Given entries:
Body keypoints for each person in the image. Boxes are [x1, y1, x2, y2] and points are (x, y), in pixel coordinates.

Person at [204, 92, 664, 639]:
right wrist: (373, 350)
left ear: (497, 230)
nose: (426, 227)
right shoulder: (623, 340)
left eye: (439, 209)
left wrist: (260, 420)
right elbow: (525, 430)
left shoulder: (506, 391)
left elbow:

What to work on:
Could you output each line above exactly as it was given?

Answer space:
Body keypoints for each person in the image. Boxes are [x1, y1, x2, y2] and points are (x, y), in pixel coordinates.

Person at [204, 92, 664, 639]:
right wrist: (373, 350)
left ear: (497, 230)
nose: (426, 227)
right shoulder: (623, 340)
left eye: (439, 209)
left wrist: (260, 420)
right elbow: (525, 430)
left shoulder: (506, 391)
left elbow:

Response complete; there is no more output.